Eichmann und Finanzreferent Wolfgang Schuß mussten viel Überzeugungsarbeit leisten. Wie Schuß erläuterte, ist die Stadt bei den Vereinen und vor allem der Vhs vertraglich gebunden. Schon jetzt müsse man der Bildungseinrichtung Geld für die Anmietung von Räumen geben, weil man ihr keine zur Verfügung stellen kann. Das Problem sei, dass die Volkshochschule die Räume vormittags benötigt. Eichmann argumentierte, man solle sich nicht „in die Tasche lügen“. Es seien keine Räume da – und auch kein Geld, welche zu schaffen. Solche Projekte dauerten Jahre, und allein ein immer wieder diskutierter Umbau des NKD-Gebäudes an der Ludwigstraße koste mindestens sieben Millionen Euro. Und auch eine Außenfluchttreppe kostet ihm zufolge rund eine halbe Million Euro.
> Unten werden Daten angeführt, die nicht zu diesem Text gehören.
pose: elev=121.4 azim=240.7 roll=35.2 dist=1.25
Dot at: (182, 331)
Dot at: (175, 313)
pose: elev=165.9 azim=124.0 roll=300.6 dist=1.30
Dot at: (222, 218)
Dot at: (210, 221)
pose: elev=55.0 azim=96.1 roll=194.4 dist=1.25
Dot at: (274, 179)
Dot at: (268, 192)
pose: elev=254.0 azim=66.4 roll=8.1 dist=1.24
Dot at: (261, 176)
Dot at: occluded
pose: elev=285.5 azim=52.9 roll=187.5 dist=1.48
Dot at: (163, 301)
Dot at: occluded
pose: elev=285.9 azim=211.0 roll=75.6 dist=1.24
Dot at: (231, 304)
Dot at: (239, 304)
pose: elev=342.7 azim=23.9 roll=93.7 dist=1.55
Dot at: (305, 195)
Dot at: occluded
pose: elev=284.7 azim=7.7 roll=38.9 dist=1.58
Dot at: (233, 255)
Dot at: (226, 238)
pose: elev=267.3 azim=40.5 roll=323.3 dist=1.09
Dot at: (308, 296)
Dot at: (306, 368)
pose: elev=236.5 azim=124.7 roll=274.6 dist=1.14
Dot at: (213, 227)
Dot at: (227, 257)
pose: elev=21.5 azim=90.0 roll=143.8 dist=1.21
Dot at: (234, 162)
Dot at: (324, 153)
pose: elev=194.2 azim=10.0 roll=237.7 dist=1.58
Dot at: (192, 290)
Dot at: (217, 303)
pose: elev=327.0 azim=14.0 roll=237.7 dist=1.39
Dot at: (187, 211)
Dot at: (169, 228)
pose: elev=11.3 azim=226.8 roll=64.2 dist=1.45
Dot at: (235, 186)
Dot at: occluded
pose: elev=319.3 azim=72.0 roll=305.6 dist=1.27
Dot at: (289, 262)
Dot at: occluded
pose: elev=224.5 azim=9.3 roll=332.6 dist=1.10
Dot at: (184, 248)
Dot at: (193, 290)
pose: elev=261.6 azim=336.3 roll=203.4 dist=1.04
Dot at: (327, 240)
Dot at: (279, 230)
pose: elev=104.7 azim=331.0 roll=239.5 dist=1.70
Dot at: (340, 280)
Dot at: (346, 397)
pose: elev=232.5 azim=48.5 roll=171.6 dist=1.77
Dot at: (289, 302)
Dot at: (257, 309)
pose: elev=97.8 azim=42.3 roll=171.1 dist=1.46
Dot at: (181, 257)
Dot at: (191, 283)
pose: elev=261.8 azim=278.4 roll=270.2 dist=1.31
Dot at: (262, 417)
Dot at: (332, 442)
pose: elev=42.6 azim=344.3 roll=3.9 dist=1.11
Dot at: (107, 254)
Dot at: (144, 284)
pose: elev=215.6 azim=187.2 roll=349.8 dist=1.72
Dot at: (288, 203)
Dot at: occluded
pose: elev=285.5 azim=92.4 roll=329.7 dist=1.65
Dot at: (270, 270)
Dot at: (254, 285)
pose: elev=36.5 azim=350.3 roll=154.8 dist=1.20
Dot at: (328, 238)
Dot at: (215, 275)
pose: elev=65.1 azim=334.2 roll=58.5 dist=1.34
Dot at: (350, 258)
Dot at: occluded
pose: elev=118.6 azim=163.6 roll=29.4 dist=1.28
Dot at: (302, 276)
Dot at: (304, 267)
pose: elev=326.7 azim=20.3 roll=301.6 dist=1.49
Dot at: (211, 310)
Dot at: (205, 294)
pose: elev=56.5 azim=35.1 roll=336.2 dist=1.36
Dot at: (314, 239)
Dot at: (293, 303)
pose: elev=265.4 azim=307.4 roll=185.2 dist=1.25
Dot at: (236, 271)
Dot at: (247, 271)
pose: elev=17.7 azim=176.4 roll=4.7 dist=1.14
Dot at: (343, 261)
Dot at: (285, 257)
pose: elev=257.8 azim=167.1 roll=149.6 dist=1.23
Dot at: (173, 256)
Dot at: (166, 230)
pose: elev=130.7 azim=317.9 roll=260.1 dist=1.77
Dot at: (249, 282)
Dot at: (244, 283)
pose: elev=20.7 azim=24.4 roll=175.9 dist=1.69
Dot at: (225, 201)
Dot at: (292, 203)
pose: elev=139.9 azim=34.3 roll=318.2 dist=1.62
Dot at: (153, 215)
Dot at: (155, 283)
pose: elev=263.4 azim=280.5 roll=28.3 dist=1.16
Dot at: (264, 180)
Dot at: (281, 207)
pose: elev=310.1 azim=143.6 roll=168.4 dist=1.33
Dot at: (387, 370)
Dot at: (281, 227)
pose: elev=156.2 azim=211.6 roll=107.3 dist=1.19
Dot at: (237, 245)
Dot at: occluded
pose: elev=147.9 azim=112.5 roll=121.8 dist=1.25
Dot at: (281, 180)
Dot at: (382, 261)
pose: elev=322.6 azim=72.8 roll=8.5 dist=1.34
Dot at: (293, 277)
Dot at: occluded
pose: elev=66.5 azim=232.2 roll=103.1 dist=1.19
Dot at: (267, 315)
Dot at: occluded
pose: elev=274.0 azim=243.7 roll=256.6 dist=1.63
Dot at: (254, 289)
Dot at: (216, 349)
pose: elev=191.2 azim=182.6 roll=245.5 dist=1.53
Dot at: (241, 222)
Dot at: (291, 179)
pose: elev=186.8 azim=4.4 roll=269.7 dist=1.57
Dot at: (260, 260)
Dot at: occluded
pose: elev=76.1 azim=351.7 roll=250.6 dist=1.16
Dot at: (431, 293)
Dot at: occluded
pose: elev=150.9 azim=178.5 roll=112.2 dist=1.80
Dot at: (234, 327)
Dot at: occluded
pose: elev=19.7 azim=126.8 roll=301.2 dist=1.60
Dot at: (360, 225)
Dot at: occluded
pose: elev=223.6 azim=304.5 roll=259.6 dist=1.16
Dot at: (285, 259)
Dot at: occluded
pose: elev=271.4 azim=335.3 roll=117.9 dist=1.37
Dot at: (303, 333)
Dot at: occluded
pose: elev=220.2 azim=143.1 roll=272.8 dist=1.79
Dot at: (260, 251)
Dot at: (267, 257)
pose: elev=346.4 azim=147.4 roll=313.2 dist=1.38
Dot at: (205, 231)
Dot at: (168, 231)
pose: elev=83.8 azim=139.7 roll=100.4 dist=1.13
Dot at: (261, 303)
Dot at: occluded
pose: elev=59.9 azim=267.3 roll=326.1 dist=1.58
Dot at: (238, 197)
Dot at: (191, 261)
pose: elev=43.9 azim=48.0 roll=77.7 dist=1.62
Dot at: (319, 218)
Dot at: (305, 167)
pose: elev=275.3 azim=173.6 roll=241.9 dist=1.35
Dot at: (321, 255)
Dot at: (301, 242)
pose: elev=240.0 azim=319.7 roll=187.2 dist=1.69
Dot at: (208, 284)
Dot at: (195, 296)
Falle in der Sitzung kein Beschluss, müsse die Stadt den Turm am nächsten Tag zusperren.
Und so stimmten die Stadträte der Brandschutzsanierung zu – „zähneknirschend“, wie Kleist es formulierte. Sauer waren sie jedoch über die Vorgehensweise der Verwaltung, die Eser-Schuberth mit „friss, Vogel, oder stirb“umschrieb. Rockelmann kritisierte: „Das Schlimme ist die Alternativlosigkeit. Es heißt, macht es, oder wir müssen zusperren.“Alle waren aber schließlich für Feuerschutzmaßnahmen und – außer Eichele und EserSchuberth – für die mittelfristig unvermeidbaren Arbeiten.
Der Grünen-Politikerin tat es auch um die Bäume leid. „Sie machen hier ein Stück Friedberg kaputt“, schimpfte sie. Das sieht die Bürgerinitiative „Bäume sind genial“ebenso. Vor Ort sind schon Schilder befestigt. „Muss das sein, dass dieser tolle Baum gefällt wird?“, steht darauf.